DATA IN THIS EXERCISE:
===============
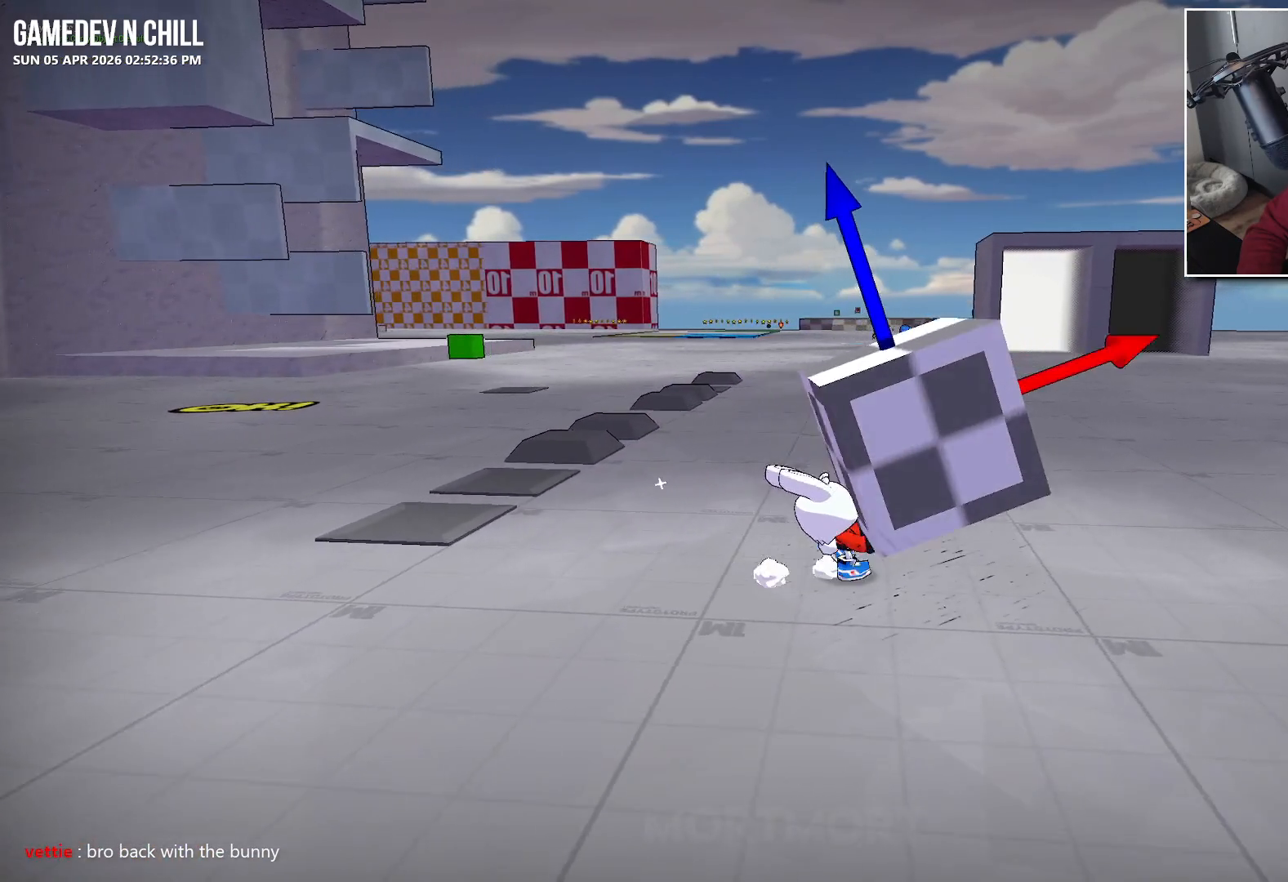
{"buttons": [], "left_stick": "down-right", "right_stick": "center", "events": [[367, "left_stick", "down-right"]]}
===============
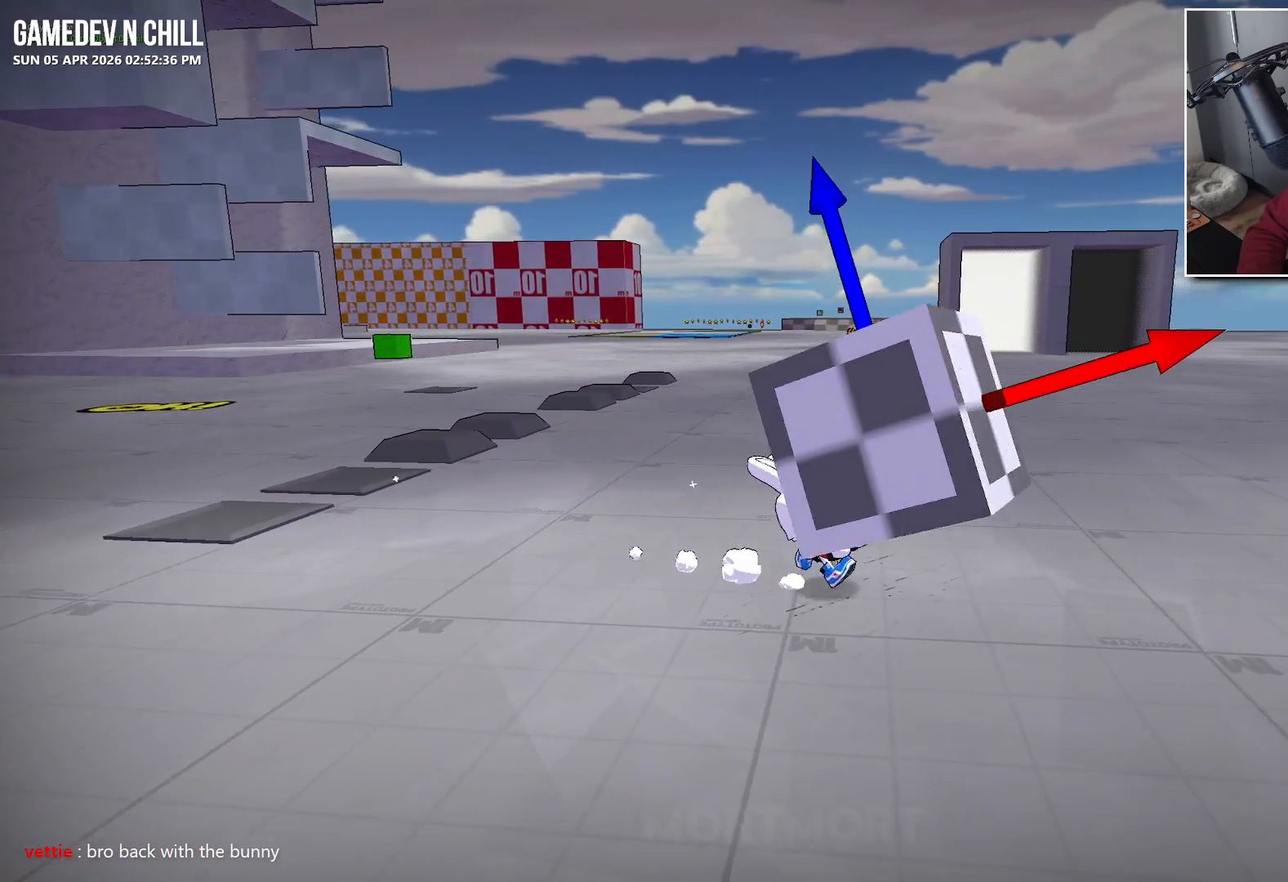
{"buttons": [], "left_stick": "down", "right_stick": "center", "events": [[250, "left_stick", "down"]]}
===============
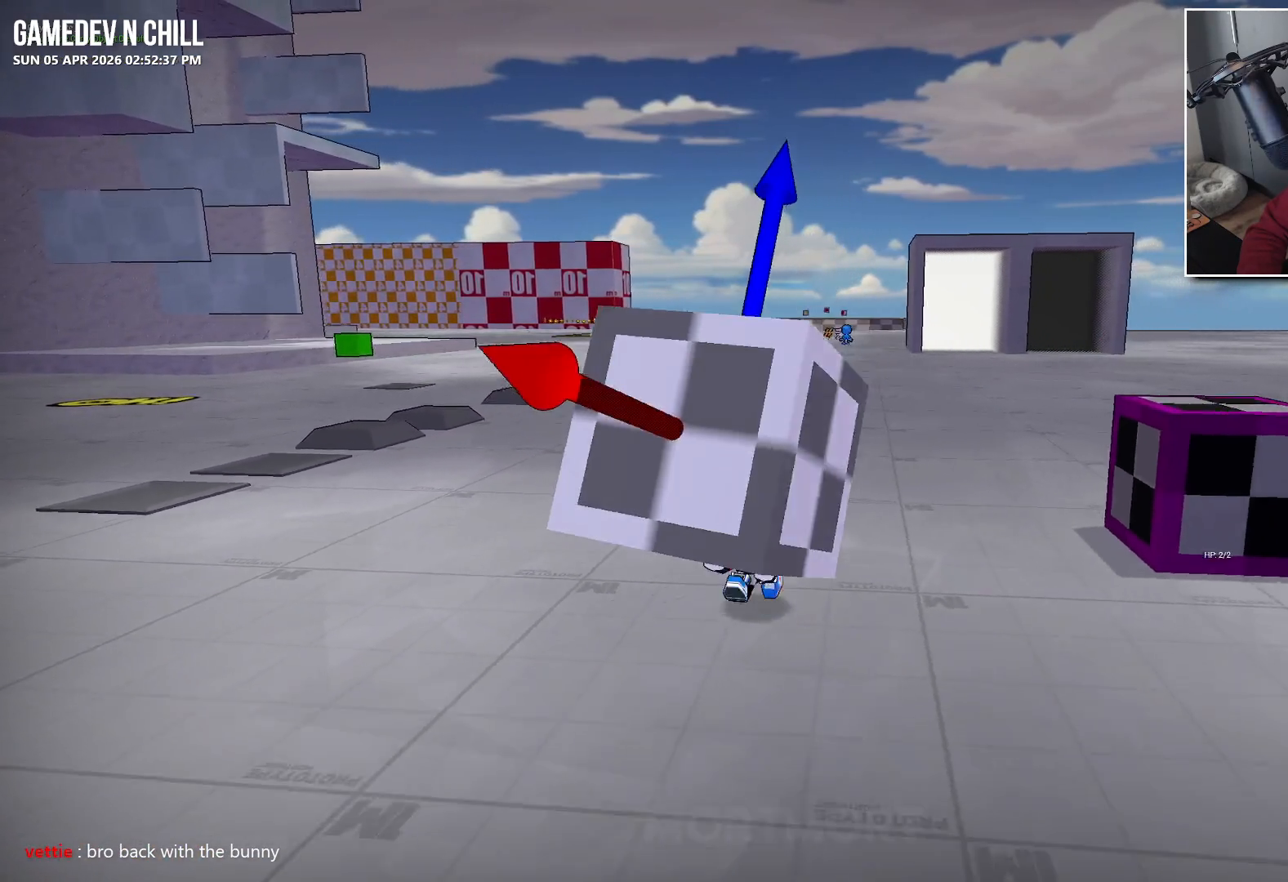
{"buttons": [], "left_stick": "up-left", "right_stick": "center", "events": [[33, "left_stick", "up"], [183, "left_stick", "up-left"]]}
===============
EXERCISE BRIEF:
The number alone is wanted: how many lines of the records above include the string "down".

REPLY TO THE EXERCISE:
2